The U.S. Postal Service yesterday added services to its direct mail Web site that will make it easier for small and midsize businesses to use direct mail advertising to acquire and retain new customers.
The postal service's direct mail Web site, which can be reached at www.uspsdirectmail.com or www.usps.com/directmail, was formally introduced at the fall 2000 National Postal Forum.
The site is designed to help small and midsize businesses create effective direct mailings. Mailers who log on can request a tutorial that walks them through the basic considerations and elements of a direct mail campaign; receive step-by-step instruction in the form of an online consultant, or a wizard-like process by which they can develop their own campaigns. Mailers also can use the site as a reference tool.
The newest enhancement provides links to service providers that offer complete online solutions for direct mail campaigns, from list services to creative, print, production and mail entry.
The USPS chose several partners after a request-for-proposal process that lasted 90 days. The companies were selected after a technical and financial review process.
“Since 5 million people visit our Web site on a monthly basis, we wanted to make sure the folks we were partnering with were, in fact, very capable of delivering the services that we are going to market,” said John Ward, vice president of core business marketing for the USPS.
The Web site also features the USPS' Netpost.MailingOnline service, which lets mailers submit their creative copy online for printing and mailing.
The vendors selected were:
• DirectMailQuotes.com, which provides free competitive quotes on direct mail services.
• ListBazaar.com, which provides mailing list services.
• ThinkDirectMarketing.com, which provides mailing list services.
• Zairmail, which provides creative, print and production services.
• ZIPM, which provides creative, print and production services.
The partners paid an undisclosed sum to be placed on the site, Ward said, and more partners eventually might be added.

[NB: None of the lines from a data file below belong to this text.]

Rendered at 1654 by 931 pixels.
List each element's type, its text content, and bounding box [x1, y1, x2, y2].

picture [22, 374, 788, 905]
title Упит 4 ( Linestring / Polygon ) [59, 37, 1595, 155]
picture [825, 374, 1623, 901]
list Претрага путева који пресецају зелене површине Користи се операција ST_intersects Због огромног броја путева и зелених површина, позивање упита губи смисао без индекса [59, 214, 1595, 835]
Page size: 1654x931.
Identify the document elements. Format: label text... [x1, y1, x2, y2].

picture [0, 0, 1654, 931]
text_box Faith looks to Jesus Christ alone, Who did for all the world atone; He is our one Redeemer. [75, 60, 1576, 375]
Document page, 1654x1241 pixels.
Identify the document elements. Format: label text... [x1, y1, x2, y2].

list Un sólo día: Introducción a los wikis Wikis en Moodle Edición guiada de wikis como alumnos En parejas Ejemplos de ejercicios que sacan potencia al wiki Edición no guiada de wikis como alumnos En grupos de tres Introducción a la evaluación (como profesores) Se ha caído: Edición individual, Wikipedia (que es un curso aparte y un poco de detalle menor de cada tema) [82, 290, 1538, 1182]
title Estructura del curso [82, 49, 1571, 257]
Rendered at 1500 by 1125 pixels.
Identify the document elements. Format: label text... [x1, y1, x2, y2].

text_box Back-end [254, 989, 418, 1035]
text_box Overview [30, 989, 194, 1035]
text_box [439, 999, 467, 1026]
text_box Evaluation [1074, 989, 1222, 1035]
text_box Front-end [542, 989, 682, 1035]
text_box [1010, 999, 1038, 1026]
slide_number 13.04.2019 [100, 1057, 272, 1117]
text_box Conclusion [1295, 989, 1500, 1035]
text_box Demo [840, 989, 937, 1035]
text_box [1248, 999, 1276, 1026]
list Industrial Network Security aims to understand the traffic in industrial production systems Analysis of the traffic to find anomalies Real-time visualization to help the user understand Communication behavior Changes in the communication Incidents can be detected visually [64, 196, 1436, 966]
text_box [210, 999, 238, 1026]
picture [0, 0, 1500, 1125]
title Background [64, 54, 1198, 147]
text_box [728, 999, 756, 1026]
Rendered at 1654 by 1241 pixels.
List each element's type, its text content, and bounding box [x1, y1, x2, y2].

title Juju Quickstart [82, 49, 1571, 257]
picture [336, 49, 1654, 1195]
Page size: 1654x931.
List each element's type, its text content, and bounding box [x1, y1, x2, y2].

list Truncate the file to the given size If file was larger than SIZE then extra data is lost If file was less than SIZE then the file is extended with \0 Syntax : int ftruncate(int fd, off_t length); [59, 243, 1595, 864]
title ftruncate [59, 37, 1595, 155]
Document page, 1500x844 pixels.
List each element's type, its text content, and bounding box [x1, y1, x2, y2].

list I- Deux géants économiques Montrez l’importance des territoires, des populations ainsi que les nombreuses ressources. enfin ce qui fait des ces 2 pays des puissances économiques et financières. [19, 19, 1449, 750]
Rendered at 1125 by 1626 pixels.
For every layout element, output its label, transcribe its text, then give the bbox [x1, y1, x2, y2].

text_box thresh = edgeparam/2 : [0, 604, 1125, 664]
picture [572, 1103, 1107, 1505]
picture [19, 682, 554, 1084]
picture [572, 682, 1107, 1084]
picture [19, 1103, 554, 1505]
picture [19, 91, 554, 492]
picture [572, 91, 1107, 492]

“Advertisers know that direct mail gives the biggest bang for the buck, but small- and medium-size businesses and nonprofits often feel they can't get in the game,” he said. “These businesspeople are savvy enough to understand the power of direct marketing, but they often have to wear many hats and don't always have the time to learn how direct mail can work for them.”
Ward also said the program would bring revenue to the USPS. All of the agency's marketing initiatives to reach this market are expected to bring $4.8 billion over two to three years.